___ Reading passage ___
# Anyone here have any experience with LS tractors



## Cowboy

I Seen an ad on Craigslist for LS tractors the other day & was wanting to know more about them . worst thing is the closest dealer to me is Ponca city OK . Sure looks like a nice reasonablly priced tractor though . Any thoughts ? 

http://www.hayesequipment.com/LStractors.htm

http://www.fastline.com/v100/2011-L...ail-698b6645-60d7-4ed6-9dd3-0644b052ea36.aspx


----------



## ki0ho

CB  that looks like a nice little tractor...a fellow close by has one and seems to like it..think it is a 30 or 35 hp unit..about a year old from what he says.......did you get yours all fixed back up? guess I hadent heard ....other than the one I havent seen any other LS....


----------



## Cowboy

ki0ho said:


> CB that looks like a nice little tractor...a fellow close by has one and seems to like it..think it is a 30 or 35 hp unit..about a year old from what he says.......did you get yours all fixed back up? guess I hadent heard ....other than the one I havent seen any other LS....


 Thanks Jerry , Yep I got both the YTO & the Iseki going during the winter with the exception of replacing the needed gears in the front axle for the 4wheel drive on the Iseki . I,m using it as 2wd but really miss the 4wd for when I need to work down along the river bank . I found the gears I need but with shipping from Japan there going to be around 1500 to put it back into new condition . Thats more then I want to spend really .
___ Data segment ___
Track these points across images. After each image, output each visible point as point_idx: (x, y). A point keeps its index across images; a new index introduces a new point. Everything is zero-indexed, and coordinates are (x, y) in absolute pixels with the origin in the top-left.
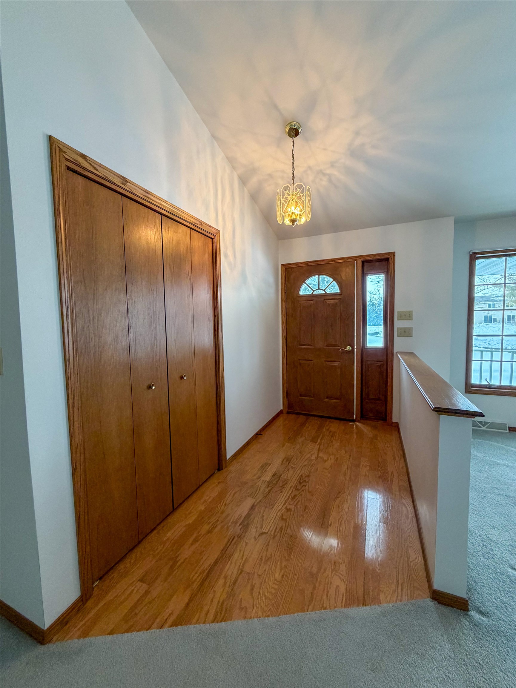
___
> Task details
List every tractor make named in the forum thread about LS tractors.

> Response area
LS, YTO, Iseki